(Exercise aim)
Continue the passage on the controversy over First Officer Murdoch's death scene in the film Titanic, beginning immediately after its final sentence.

(Provided text)
____

Few scenes were as lighthearted as that. To do justice to the tragedy of the real-life ship sinking and the thousands of lives lost, Cameron and his team had to portray the deaths of real people. And while respect for the dead weighed heavily on the director and script writer’s mind, there was one particular death that brought up some controversy after the film was released.

YouTube

First Officer Murdoch is portrayed in Titanic as first shooting a passenger on the deck of the ship and then shooting himself. The scene was contested by Murdoch’s descendants, who noted that there was no proof that he had done any of those things. Cameron, who poured tons of research into every frame of the film, noted that there had been several real-life eyewitnesses who gave testimony to the fact that an unnamed officer on Murdoch’s side of the ship and in his general area had both shot someone and possibly also shot himself.

____

(Record set)
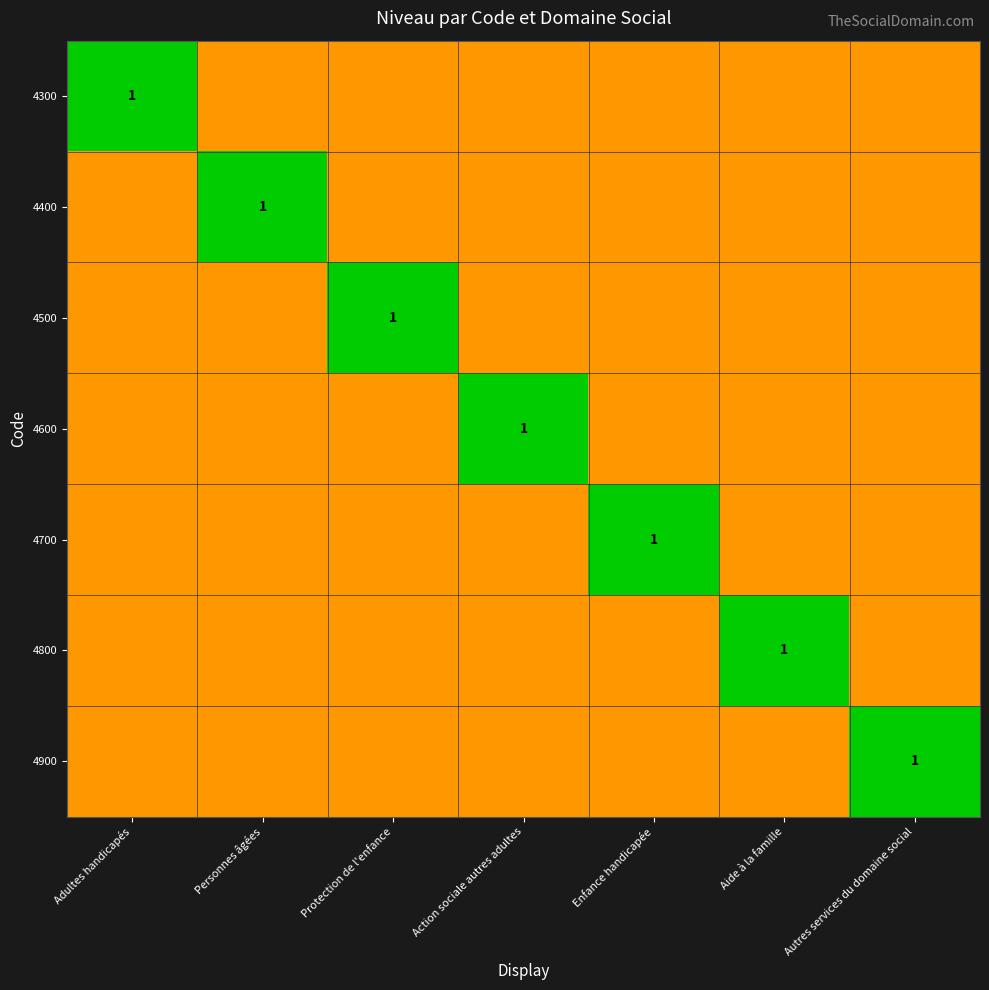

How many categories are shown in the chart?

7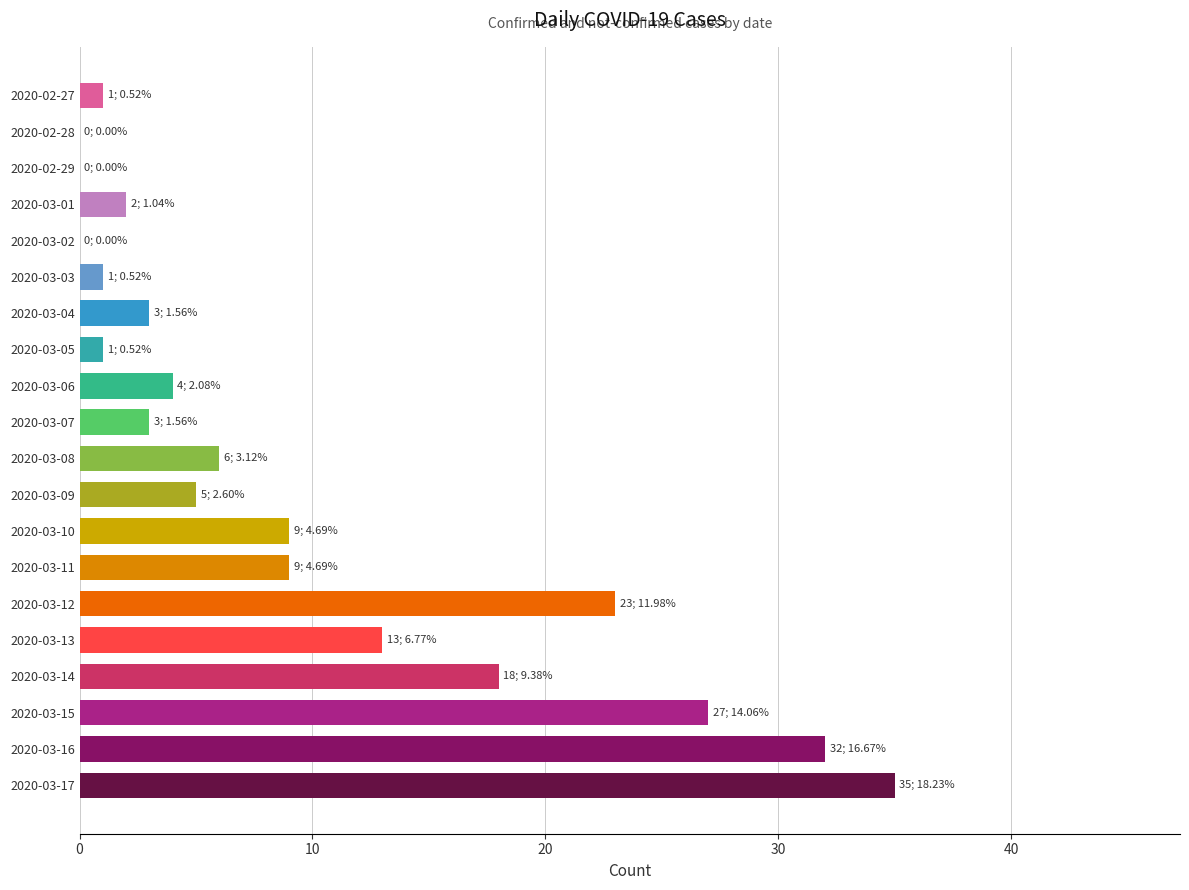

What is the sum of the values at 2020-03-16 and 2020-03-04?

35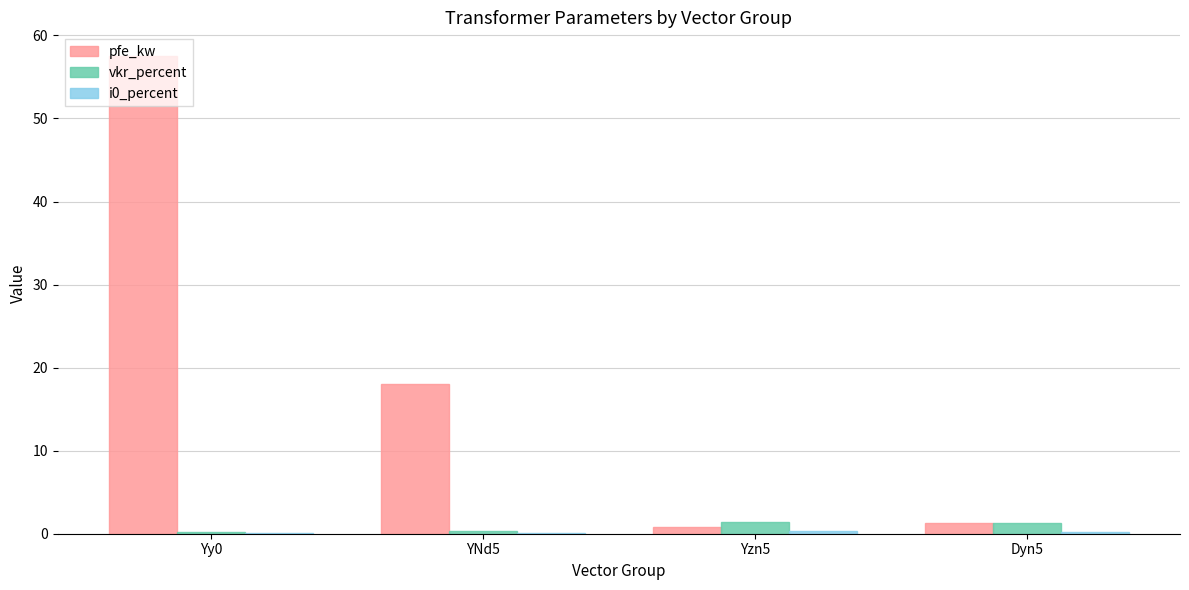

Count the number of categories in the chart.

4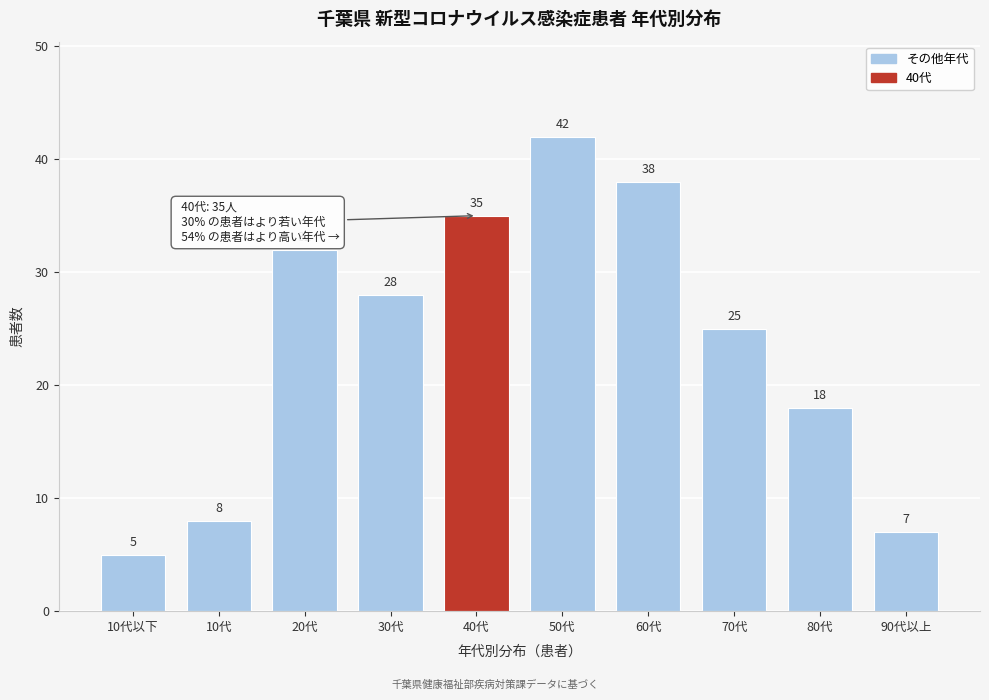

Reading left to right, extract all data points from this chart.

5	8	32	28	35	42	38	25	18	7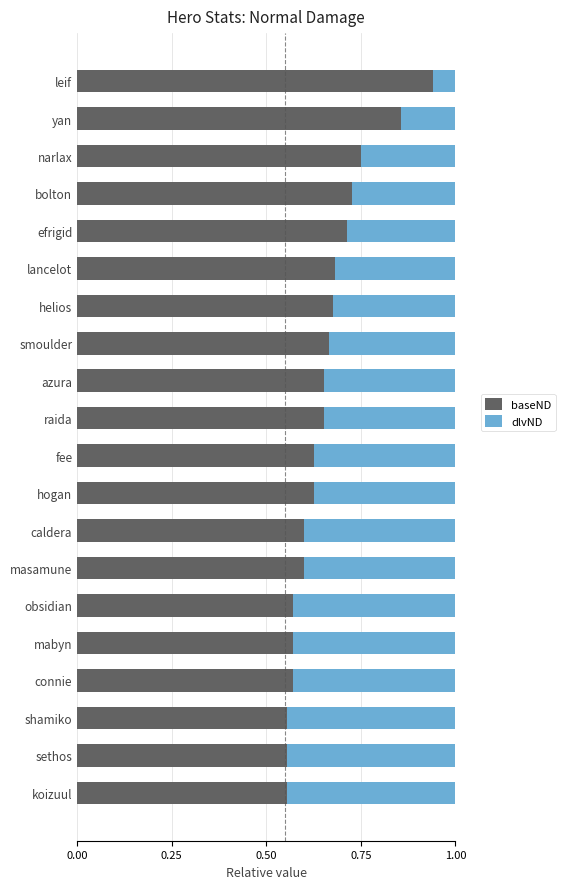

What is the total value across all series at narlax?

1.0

____

(Output for this task)
“There was pretty good evidence that it happened, but was it actually First Officer Murdoch? He’s the likeliest person, and then my mind as a screenwriter started to fill in and connect the dots and say, ‘Oh, the guy who is responsible for helming the ship, on his watch, he’s the one who essentially ran the ship into an iceberg. Was he overcome by guilt? Was he trying to save as many people as he could but when the riot broke out he overreacted?’ Who knows,” Cameron explains. “So I think I got a little carried away with the narrative and was not sensitive to the impact that it might have had on the families. And this is the responsibility that one carries when you’re making what’s essentially a big docudrama because you’re telling the story of something that really happened, and I did populate it with real people.”

Stewart admits to similarly not considering the real man he was portraying. “I’m ashamed to say it, really, now -- I hadn’t really given that a lot of thought, that I was playing a real person,” he says. “I didn’t really think about it as any kind of stain on the Murdoch family name. I just thought that within the context of the scene, I was still thinking about playing a character… He just shot himself with the emotion of ‘Oh, my God, I’ve killed somebody.’”

Minor controversies aside, Titanic opened in theaters on Dec. 19, 1997, to rave reviews. After months of being mocked and blown off, the film was both a critical and commercial success. It was nominated for a record 14 Academy Awards, ultimately taking home 11, including Best Picture and a directing nod for Cameron, and to date has brought in more than $2 billion at the box office -- second only to Cameron’s Avatar.

Getty Images

The film’s stars were immediately skyrocketed to superstardom as the movie continued playing in theaters long after it was released on VHS. It translated to international audiences who rushed to the theaters to see Jack and Rose fall in love time after time.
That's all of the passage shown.